Es wurden Guidelines geschrieben, Toolkits herausgegeben und sogar der eine oder andere nV-Mitarbeiter soll zu diversen Hausbesuchen aufgebrochen sein. Das Ergebnis war und ist, dass die weitaus meisten Spiele auf nVidia-Hardware gut und meist sogar besser bzw. fehlerfreier als auf der der Konkurrenz liefen. Bis hin zur GeForce4 funktionierte das alles ganz wunderbar - man kam, inklusive der durch verfeinerte Produktionsprozesse möglichen Taktsteigerungen, ziemlich lange mit den eigenen Grundlagen (den sagenumwobenen Register Combiners) aus und erweiterte hier eine Einheit oder erhöhte dort ein wenig die Parallelität.

Mit dem nV30 sollte aber nun ein deutlich erweitertes Design auf den Markt geworfen werden. Dem Marketing glaubend, würde es der Meilenstein in der Geschichte der 3D-Grafik.

Leider schien sich relativ frühzeitig herauszukristallisieren, dass man nicht so einfach alle althergebrachten Einheiten über Bord werfen und Kraft der CineFX-Engine einfach emulieren konnte, ohne dabei entscheidend an Geschwindigkeit zu verlieren. Eine Analogie zur ehemals marktbeherrschenden Firma 3dfx, von nVidia zwischenzeitlich aufgekauft, drängt sich dem interessierten Leser auf.

... vom Ende

Developer Support: Vom Segen zum Fluch

Hier kam meiner Meinung nach der erste, entscheidende Einschnitt, der das erste Re-Design des nV30 nötig machte: Anstelle von echten acht Pipelines (oder zwei Pixelprozessoren), konnte man unter den Gegebenheiten nur einen neuen Shadercore einbauen. Den Rest der zur Verfügung stehenden Transistoren im neuen Design brauchte man für Register Combiner usw., so dass auch die aktuellen Spiele in gewohnter Manier laufen, da selbst zwei der neuen Pixelprozessoren bei der geplanten Taktrate von etwa 400MHz nicht schnell genug gewesen wären, die "veralteten" GeForce 4 Ti in für sie hochoptimierten Spielen und Benchmarks auszustechen.
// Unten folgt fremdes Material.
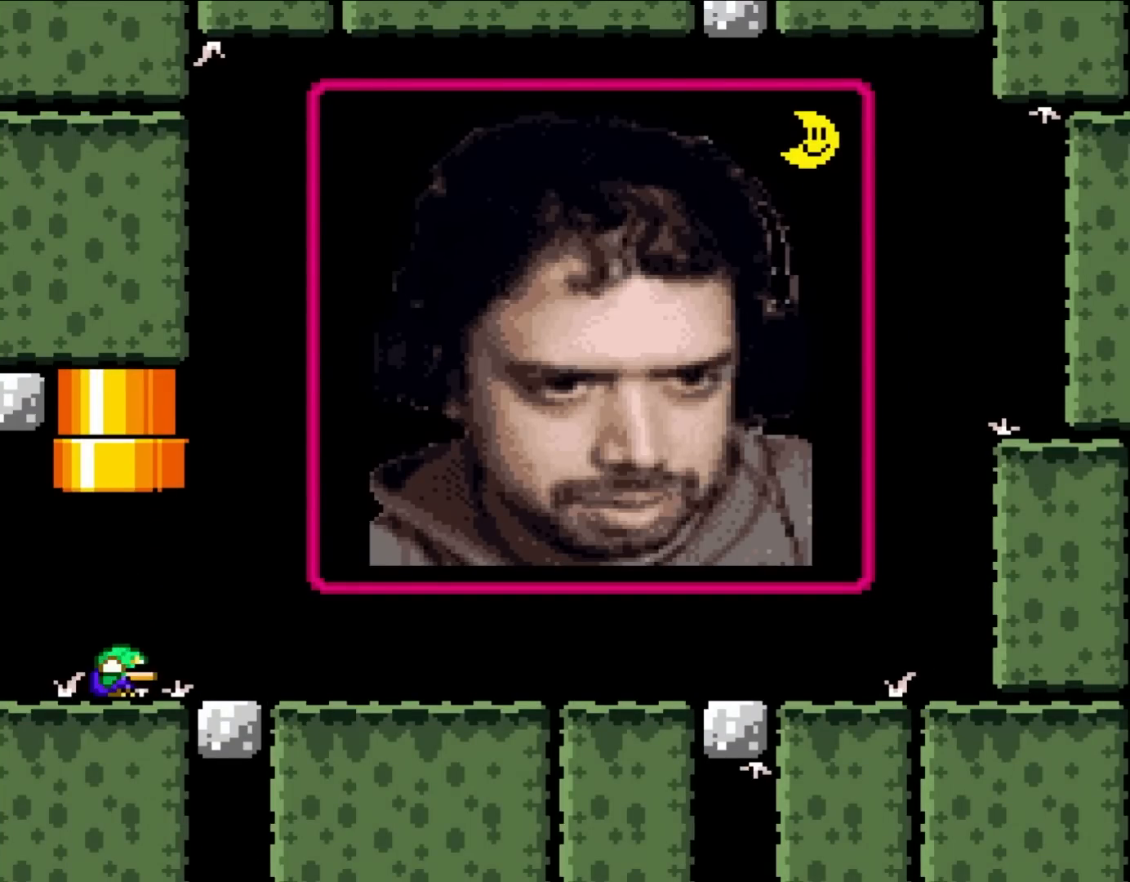
{"buttons": ["DPAD_DOWN"], "events": [[17, "DPAD_DOWN", "up"], [67, "DPAD_DOWN", "down"], [183, "DPAD_DOWN", "up"], [250, "DPAD_DOWN", "down"], [367, "DPAD_DOWN", "up"], [450, "DPAD_DOWN", "down"]]}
Hierbei entdeckte man bzw. es wurde einem schmerzlich bewusst, wie sehr die CineFX-Engine auf hochoptimierte Software angewiesen war. Meiner Schätzung nach passierte das etwa um die Jahreswende 2001/2002, zu der Zeit also, als auch erste Vorboten der cg-Shadersprache auftauchten, die aus der gewonnenen Erkenntnis, von optimaler Software abhängig zu sein, auf den Markt geworfen wurde.

Das Redesign des nV30 brachte also nun die neue CineFX-Engine in Verbindung mit den althergebrachten Register Combiners, die nun, inklusive der erhöhten Taktrate in der Lage waren, mindestens das takt-normalisierte Level der GeForce 4 Ti zu erreichen.

----------

## Sandlord

 *mario88 wrote:*   

> Also ich empfehle für Linux ne NVIDIA-Karte, die ATI-Treiber sind zwar auch schon ganz gut, aber man hat mit ihnen immer noch mehr Probleme, als mit den NVIDIA-Treibern.

 

Die anderen Postings sind sehr interessant, aber haben wenig mit meinem Problem zu tun. Auch wenn die Grafikkarten von ATI über die Brute-Force Methode leistungsfähiger sind, bringt es herzlich wenig unter Linux wenn keine stabilen Treiber vorliegen.

Gruß,

Sandlord

P.S.: Wie sieht es mit den BeOS Treibern für ATI Karten aus ?

----------

## Miggi

Da ich mich für ein PVR (=Personal Video Recorder, anm. d. Red  :Wink:  ) interessiere, habe ich mich in letzter Zeit ein bisschen auf den einschlägigen Seiten umgesehen. Des öftern liest man, dass der TV-out bei den ATI Karten noch nicht so richtig funktionieren, bei NVIDIA gibts da keine Probleme.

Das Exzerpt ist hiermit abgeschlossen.